-- What this task involves --
Please pick up the article on Rust error handling below and carry it on from its last line.

-- Text block --
- - -
Rust Error Handling Patterns for Production Systems

Practical error handling strategies in Rust for infrastructure code. Covers thiserror vs anyhow, error propagation, retry patterns, and structured error.

LB
Luca Berton
Β· 1 min read

Error handling in Rust is the language’s most underappreciated superpower. While the borrow checker gets all the attention, it’s the Result type and trait-based error system that prevent the silent failures that bring down production systems at 3 AM.

The Two-Crate Strategy

Every production Rust project should use both:

  • thiserror β€” for library code (typed, structured errors)
  • anyhow β€” for application code (ergonomic, contextual errors)
// Library layer: typed errors with thiserror
#[derive(Debug, thiserror::Error)]
pub enum StorageError {
    #[error("object not found: {bucket}/{key}")]
    NotFound { bucket: String, key: String },

    #[error("permission denied for {principal} on {resource}")]
    PermissionDenied { principal: String, resource: String },

    #[error("storage quota exceeded: {used_bytes}/{limit_bytes} bytes")]
    QuotaExceeded { used_bytes: u64, limit_bytes: u64 },

    #[error("network timeout after {0:?}")]
    Timeout(std::time::Duration),

    #[error(transparent)]
    Io(#[from] std::io::Error),
}

// Application layer: anyhow for ergonomic propagation
use anyhow::{Context, Result};

async fn deploy_model(config: &ModelConfig) -> Result<()> {
    let artifact = download_artifact(&config.model_uri)
- - -
-- Recorded information --

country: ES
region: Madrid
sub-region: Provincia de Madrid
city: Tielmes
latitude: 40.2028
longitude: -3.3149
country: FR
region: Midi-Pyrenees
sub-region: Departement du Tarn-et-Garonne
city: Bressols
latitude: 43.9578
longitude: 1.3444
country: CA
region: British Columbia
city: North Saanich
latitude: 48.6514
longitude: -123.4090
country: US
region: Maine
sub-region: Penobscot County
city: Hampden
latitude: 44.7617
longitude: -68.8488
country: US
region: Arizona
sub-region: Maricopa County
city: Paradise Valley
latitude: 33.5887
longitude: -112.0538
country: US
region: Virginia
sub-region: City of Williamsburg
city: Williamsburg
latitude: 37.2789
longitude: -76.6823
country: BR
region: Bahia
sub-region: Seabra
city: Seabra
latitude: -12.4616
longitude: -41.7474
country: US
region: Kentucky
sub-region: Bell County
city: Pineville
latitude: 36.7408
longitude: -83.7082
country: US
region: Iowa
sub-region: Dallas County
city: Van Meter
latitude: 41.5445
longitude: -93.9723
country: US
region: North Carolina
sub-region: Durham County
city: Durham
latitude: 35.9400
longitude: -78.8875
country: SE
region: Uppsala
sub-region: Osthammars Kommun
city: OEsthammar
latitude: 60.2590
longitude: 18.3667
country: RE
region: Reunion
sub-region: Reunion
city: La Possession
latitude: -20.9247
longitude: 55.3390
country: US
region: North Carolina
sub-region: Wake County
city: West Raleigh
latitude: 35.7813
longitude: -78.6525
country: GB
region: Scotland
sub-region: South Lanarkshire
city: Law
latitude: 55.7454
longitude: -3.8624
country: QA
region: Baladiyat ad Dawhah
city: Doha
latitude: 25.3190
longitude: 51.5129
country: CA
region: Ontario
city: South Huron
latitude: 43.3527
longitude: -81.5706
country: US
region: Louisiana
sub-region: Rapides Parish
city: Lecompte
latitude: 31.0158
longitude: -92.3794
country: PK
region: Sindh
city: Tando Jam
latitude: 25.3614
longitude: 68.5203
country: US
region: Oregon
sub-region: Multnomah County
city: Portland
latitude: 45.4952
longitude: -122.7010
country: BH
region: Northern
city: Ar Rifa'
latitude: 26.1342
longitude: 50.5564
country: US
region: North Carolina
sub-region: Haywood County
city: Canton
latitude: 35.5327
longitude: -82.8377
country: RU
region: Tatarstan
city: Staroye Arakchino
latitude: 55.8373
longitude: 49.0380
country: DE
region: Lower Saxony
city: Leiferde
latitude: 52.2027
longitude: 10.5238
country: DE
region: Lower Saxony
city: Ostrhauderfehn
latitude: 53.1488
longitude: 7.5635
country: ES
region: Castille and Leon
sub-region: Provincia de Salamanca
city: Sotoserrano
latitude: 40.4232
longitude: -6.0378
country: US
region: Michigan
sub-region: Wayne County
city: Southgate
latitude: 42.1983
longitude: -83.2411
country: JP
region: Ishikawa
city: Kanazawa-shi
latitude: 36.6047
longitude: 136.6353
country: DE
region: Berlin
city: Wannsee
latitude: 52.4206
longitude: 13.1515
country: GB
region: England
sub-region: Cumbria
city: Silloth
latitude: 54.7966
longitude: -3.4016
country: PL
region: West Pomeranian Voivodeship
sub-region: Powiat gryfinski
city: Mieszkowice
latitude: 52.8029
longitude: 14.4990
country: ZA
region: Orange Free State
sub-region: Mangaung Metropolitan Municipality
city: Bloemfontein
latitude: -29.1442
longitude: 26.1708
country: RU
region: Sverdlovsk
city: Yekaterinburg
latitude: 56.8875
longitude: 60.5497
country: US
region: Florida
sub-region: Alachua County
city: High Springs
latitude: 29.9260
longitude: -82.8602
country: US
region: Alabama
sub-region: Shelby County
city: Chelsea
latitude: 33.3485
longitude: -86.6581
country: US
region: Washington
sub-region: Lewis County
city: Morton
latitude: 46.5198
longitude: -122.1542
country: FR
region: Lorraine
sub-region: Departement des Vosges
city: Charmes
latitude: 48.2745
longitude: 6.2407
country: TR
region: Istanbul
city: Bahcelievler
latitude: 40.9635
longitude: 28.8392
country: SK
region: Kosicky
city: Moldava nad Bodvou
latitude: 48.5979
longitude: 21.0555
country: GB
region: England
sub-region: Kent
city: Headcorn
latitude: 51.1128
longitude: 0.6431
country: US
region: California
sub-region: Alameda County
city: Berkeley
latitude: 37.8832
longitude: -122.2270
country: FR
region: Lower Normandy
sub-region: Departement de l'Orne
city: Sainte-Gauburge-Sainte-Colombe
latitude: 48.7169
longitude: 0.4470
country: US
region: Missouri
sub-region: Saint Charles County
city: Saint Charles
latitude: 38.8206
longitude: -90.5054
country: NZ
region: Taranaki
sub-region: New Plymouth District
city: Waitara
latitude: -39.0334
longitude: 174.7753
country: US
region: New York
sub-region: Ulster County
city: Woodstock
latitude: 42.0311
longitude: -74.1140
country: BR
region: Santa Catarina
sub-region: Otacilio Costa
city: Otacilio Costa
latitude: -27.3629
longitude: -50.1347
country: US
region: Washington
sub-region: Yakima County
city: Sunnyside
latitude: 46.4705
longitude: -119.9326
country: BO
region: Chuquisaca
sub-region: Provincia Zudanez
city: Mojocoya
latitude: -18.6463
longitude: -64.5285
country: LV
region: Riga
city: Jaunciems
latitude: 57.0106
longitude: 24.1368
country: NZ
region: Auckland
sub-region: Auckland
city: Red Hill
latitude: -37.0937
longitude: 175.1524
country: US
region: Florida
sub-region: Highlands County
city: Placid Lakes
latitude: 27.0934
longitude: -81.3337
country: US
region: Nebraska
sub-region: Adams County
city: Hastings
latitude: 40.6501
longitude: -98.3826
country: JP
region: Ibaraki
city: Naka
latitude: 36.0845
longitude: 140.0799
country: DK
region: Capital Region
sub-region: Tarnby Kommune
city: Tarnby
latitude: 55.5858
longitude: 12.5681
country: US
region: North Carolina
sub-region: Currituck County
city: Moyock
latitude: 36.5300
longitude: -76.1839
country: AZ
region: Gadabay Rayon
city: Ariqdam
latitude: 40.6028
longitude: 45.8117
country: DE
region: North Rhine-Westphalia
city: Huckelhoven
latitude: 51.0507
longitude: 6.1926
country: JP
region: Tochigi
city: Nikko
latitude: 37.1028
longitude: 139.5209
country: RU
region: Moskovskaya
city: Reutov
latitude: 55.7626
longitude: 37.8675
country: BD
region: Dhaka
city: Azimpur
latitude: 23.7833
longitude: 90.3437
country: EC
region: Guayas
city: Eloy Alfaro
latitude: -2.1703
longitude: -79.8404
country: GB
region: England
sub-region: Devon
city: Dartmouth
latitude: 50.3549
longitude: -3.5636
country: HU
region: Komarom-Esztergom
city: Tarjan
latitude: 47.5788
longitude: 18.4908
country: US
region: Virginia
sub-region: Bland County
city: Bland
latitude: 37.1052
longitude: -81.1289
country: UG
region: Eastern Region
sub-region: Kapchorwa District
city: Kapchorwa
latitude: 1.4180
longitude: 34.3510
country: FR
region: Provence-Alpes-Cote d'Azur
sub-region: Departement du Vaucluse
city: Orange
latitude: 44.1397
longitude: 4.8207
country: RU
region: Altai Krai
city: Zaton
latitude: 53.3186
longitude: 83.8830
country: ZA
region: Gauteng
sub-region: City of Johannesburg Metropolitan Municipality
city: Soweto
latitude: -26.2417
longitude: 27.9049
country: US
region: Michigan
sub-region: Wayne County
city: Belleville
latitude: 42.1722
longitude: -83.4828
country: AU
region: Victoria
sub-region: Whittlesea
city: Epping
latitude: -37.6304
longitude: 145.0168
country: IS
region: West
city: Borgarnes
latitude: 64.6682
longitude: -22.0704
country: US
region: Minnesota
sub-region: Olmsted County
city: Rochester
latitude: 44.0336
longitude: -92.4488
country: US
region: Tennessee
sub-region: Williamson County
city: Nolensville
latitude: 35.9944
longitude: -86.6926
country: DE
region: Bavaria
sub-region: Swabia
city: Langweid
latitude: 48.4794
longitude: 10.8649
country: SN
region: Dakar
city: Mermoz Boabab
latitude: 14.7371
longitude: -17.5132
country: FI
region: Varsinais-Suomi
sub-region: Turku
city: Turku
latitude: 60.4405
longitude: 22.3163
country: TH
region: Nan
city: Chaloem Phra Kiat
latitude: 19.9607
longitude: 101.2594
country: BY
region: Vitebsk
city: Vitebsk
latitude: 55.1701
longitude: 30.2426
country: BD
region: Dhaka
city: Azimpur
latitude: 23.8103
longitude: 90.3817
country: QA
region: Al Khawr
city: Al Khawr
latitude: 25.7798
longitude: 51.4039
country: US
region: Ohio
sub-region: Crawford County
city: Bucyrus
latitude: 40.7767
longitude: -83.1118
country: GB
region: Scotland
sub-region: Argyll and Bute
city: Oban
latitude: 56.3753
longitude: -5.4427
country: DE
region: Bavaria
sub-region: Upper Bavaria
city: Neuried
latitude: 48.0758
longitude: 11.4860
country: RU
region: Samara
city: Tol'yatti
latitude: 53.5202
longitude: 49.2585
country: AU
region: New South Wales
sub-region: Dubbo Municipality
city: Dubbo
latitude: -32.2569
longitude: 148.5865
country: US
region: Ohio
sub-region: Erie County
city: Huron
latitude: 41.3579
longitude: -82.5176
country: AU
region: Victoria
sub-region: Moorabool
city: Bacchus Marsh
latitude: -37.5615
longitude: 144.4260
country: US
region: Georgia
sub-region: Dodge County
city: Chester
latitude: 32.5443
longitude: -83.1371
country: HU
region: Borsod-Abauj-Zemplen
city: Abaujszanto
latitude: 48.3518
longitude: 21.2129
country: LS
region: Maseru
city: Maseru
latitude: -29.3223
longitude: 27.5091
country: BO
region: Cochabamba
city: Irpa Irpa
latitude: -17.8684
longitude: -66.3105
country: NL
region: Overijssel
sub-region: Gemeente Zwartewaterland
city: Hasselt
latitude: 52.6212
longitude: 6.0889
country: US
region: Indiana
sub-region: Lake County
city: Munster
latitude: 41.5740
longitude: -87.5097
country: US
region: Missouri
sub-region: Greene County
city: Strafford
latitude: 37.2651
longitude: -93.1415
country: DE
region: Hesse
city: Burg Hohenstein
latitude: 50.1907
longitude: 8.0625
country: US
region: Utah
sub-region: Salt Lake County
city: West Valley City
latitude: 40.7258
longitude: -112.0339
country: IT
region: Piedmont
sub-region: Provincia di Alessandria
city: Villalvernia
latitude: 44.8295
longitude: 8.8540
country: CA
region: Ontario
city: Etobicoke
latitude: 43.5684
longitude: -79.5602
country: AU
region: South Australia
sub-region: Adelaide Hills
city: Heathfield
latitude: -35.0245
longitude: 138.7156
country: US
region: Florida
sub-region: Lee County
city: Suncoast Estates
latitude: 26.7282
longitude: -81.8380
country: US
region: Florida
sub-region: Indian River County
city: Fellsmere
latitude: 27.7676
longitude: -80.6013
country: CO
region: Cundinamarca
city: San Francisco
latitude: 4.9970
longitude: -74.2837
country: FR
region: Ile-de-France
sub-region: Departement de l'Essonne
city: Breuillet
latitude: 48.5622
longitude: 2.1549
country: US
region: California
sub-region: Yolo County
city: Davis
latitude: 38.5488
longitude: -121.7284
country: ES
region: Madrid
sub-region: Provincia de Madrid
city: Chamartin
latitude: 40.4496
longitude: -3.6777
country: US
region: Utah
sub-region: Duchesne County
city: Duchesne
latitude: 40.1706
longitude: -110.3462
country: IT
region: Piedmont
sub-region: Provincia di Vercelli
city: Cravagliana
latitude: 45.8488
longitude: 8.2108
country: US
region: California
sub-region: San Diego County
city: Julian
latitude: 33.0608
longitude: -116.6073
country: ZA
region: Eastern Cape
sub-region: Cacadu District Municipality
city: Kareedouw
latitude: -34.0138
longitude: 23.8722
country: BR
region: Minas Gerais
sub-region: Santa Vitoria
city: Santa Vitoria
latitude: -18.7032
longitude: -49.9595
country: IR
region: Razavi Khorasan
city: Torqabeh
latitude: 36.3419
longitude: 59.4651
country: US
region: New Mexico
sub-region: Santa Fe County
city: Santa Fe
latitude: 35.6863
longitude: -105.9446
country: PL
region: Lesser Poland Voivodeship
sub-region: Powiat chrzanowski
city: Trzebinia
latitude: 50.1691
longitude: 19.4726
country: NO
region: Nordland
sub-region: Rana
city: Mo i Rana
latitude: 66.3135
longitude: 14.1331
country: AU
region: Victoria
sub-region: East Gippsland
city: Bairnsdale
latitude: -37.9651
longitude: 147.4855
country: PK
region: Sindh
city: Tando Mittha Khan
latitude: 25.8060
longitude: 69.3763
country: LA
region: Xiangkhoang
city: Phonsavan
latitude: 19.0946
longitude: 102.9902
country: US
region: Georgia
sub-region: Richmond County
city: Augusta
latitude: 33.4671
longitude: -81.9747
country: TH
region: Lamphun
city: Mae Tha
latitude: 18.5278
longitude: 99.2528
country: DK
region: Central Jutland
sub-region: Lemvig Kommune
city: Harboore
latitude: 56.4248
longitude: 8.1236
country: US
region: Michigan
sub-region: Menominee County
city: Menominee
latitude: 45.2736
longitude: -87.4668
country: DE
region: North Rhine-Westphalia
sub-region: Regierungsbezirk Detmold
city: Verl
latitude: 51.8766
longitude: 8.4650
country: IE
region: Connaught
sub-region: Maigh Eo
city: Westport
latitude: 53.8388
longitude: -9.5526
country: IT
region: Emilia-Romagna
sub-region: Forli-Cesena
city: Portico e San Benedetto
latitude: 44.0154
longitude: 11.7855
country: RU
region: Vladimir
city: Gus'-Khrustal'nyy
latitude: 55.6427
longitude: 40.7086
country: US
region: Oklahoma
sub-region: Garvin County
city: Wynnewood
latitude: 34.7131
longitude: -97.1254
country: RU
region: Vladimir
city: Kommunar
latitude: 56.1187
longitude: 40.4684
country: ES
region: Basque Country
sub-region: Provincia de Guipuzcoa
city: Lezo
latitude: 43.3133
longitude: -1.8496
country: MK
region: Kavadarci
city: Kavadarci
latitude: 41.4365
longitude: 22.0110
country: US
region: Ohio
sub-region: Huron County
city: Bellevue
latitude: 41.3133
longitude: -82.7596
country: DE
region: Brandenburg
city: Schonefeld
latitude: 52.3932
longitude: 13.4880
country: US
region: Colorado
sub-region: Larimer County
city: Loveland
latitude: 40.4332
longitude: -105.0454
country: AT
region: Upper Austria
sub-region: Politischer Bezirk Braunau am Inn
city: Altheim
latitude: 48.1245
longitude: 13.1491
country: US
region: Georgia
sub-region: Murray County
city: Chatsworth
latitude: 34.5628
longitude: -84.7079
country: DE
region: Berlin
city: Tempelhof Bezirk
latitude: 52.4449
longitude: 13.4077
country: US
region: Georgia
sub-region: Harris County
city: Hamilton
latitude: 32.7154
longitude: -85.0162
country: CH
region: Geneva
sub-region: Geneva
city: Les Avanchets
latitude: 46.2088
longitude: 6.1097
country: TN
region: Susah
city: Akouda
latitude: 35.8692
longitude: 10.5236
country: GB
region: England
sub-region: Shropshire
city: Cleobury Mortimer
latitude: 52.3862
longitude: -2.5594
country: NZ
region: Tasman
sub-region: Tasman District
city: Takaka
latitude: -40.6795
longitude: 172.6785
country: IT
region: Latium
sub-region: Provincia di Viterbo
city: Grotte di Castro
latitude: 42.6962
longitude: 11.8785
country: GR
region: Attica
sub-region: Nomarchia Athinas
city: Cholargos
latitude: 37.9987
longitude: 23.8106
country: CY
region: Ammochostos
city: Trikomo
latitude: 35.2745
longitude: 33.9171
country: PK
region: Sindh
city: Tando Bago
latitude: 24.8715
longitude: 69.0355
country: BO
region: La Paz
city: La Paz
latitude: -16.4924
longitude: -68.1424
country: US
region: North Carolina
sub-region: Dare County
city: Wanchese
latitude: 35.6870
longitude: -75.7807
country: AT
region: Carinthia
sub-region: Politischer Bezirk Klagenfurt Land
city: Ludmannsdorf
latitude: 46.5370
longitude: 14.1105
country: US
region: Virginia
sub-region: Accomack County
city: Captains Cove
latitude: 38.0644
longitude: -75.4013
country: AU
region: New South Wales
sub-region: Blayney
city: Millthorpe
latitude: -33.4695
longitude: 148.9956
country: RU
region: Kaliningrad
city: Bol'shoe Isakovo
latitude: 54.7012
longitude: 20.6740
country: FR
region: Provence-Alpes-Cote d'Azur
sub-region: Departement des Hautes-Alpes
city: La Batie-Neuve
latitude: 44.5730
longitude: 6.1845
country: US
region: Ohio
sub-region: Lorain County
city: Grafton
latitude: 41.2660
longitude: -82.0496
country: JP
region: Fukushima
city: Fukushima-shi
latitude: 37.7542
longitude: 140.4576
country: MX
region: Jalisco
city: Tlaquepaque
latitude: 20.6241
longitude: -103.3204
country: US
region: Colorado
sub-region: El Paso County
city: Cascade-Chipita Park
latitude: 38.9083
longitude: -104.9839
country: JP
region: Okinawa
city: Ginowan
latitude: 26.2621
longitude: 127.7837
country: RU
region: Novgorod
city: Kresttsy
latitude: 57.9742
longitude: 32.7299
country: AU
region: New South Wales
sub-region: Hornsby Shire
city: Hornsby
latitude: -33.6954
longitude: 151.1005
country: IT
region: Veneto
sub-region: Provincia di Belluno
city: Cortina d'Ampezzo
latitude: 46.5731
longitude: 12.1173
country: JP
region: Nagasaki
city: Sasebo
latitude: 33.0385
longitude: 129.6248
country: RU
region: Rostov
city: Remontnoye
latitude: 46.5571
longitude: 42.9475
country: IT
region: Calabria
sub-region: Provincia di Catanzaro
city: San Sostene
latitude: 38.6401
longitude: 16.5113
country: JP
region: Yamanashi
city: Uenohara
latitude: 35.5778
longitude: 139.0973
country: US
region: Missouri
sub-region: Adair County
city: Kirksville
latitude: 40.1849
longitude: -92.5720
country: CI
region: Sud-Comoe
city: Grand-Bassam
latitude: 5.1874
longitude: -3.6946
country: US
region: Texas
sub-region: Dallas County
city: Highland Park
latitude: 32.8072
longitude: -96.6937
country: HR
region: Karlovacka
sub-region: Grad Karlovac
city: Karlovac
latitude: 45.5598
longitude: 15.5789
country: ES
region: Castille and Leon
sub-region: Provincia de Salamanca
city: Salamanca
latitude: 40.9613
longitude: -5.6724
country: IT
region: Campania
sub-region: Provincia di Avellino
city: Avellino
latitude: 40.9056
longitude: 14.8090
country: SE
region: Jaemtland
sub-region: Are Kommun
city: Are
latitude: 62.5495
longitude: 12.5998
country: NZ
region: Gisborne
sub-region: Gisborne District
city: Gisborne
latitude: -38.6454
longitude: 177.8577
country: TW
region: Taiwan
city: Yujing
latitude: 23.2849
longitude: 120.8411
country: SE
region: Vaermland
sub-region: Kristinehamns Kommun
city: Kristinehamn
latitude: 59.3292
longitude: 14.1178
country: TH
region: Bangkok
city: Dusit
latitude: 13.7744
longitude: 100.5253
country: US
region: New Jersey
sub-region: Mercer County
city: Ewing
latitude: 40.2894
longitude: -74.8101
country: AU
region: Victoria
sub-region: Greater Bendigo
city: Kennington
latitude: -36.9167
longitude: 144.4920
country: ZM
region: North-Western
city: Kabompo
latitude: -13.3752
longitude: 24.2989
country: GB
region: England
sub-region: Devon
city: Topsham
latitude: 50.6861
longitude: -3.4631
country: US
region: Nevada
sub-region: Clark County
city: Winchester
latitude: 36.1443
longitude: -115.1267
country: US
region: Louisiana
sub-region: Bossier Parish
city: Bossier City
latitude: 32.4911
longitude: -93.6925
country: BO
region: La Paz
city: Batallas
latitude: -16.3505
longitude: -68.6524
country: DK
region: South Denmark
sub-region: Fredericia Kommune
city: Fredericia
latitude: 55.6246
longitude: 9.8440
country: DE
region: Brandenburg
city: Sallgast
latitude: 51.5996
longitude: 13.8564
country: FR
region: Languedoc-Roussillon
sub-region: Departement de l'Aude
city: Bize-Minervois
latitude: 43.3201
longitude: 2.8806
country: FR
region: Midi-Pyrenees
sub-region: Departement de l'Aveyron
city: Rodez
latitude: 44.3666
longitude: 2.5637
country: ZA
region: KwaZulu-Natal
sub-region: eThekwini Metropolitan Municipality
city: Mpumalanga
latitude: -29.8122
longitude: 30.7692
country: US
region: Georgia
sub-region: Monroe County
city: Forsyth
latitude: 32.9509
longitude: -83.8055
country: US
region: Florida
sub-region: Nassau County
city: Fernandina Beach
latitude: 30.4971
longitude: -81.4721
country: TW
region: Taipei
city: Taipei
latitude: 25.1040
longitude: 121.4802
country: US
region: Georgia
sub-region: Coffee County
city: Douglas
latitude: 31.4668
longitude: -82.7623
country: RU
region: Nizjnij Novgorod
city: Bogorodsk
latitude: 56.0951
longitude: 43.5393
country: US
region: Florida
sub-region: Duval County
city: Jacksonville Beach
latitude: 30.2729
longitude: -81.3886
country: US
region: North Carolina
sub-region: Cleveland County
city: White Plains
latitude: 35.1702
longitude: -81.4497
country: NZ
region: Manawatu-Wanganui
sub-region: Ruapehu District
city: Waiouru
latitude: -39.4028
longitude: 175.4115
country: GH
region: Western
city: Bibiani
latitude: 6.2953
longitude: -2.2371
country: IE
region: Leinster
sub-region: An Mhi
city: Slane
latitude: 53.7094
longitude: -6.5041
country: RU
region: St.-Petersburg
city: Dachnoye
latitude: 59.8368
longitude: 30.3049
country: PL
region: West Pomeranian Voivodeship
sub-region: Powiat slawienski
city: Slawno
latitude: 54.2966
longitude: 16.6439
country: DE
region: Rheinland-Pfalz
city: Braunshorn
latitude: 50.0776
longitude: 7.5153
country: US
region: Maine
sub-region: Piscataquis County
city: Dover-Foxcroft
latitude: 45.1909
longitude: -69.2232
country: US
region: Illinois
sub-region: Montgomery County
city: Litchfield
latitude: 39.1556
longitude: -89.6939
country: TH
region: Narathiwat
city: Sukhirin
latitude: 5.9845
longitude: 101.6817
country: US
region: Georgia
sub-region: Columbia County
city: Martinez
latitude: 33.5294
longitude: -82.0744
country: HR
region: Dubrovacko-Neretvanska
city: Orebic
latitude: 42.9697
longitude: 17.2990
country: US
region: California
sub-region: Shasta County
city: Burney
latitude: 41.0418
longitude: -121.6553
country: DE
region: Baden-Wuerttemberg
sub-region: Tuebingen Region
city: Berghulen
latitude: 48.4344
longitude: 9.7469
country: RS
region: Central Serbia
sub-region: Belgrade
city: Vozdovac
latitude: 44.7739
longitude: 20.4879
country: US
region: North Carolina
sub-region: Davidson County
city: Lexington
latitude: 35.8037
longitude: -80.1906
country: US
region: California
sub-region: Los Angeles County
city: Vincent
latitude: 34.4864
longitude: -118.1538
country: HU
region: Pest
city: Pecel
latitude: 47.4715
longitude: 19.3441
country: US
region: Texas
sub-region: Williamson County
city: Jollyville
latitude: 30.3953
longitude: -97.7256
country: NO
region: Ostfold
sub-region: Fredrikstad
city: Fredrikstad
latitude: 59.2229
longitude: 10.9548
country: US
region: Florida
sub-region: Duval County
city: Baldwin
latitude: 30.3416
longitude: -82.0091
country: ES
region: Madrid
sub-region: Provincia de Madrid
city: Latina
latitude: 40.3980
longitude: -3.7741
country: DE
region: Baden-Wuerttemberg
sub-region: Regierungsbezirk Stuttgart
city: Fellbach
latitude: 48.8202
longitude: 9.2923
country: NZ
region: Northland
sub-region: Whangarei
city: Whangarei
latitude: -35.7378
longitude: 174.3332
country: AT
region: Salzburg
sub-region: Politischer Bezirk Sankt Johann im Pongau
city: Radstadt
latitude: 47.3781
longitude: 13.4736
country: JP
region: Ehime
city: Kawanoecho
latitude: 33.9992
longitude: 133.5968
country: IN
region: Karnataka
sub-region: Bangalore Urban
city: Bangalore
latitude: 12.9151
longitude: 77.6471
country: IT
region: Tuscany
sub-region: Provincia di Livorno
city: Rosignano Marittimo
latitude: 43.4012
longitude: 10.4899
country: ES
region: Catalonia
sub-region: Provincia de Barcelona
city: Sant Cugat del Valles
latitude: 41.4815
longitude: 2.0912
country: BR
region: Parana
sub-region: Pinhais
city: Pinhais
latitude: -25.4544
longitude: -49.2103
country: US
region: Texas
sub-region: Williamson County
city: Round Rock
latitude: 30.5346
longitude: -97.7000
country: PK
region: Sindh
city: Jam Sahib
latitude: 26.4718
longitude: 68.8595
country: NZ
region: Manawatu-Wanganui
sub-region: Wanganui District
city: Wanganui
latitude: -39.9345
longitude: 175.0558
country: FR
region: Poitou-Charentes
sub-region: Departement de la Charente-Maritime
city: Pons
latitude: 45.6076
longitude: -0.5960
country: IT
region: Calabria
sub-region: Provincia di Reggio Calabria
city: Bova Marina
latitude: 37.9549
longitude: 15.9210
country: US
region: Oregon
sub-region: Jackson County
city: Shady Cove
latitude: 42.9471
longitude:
- - -
-- Answer to the problem --
        .await
        .context("failed to download model artifact")?;

    let container = build_container(&artifact)
        .await
        .with_context(|| format!("failed to build container for {}", config.name))?;

    push_to_registry(&container)
        .await
        .context("registry push failed")?;

    Ok(())
}

Error Context Chains

The most valuable pattern for debugging production issues:

use anyhow::{Context, Result};

async fn reconcile_cluster(cluster: &Cluster) -> Result<()> {
    let client = connect(&cluster.endpoint)
        .await
        .with_context(|| format!("connecting to cluster {}", cluster.name))?;

    let nodes = client.list_nodes()
        .await
        .context("listing cluster nodes")?;

    for node in &nodes {
        provision_gpu(node)
            .await
            .with_context(|| format!("provisioning GPU on node {}", node.name))?;
    }

    Ok(())
}

When this fails, you get a full chain:

Error: provisioning GPU on node gpu-worker-03

Caused by:
    0: NVIDIA driver installation failed
    1: download interrupted
    2: connection reset by peer

Compare this to Go’s fmt.Errorf("failed: %w", err) β€” same concept, but Rust’s is compile-time enforced.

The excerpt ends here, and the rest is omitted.